── ENTRIES PROVIDED
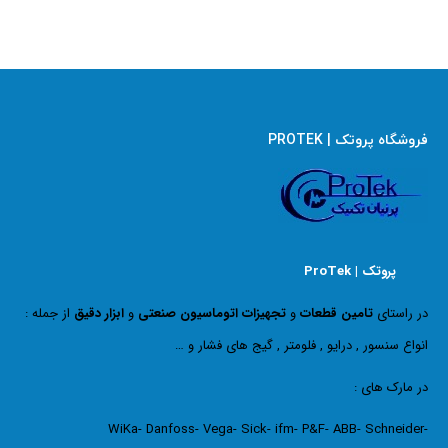
فروشگاه پروتک | PROTEK
پروتک | ProTek
در راستای
تامین قطعات
و
تجهیزات اتوماسیون صنعتی
و
ابزار دقیق
از جمله :
انواع سنسور , درایو , فلومتر , گیج های فشار و …
در مارک های :
WiKa- Danfoss- Vega- Sick- ifm- P&F- ABB- Schneider-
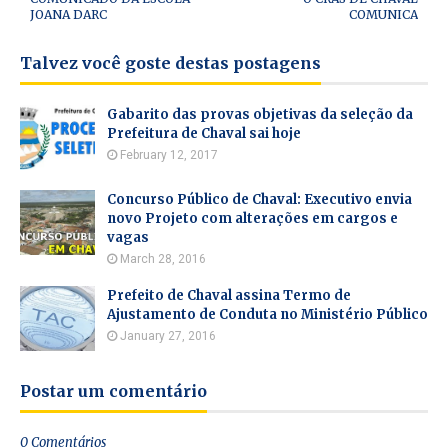
JOANA DARC
COMUNICA
Talvez você goste destas postagens
Gabarito das provas objetivas da seleção da
Prefeitura de Chaval sai hoje
February 12, 2017
Concurso Público de Chaval: Executivo envia
novo Projeto com alterações em cargos e
vagas
March 28, 2016
Prefeito de Chaval assina Termo de
Ajustamento de Conduta no Ministério Público
January 27, 2016
Postar um comentário
0 Comentários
────
◆ PROBLEM DESCRIPTION ◆
Write out the text of all the entries above again, swapping "Chaval" for "CHAVAL" wherever it occurs and keeping everything else the same. Leave the pictures out.

◆ RESULT ◆
فروشگاه پروتک | PROTEK
پروتک | ProTek
در راستای
تامین قطعات
و
تجهیزات اتوماسیون صنعتی
و
ابزار دقیق
از جمله :
انواع سنسور , درایو , فلومتر , گیج های فشار و …
در مارک های :
WiKa- Danfoss- Vega- Sick- ifm- P&F- ABB- Schneider-
JOANA DARC
COMUNICA
Talvez você goste destas postagens
Gabarito das provas objetivas da seleção da
Prefeitura de CHAVAL sai hoje
February 12, 2017
Concurso Público de CHAVAL: Executivo envia
novo Projeto com alterações em cargos e
vagas
March 28, 2016
Prefeito de CHAVAL assina Termo de
Ajustamento de Conduta no Ministério Público
January 27, 2016
Postar um comentário
0 Comentários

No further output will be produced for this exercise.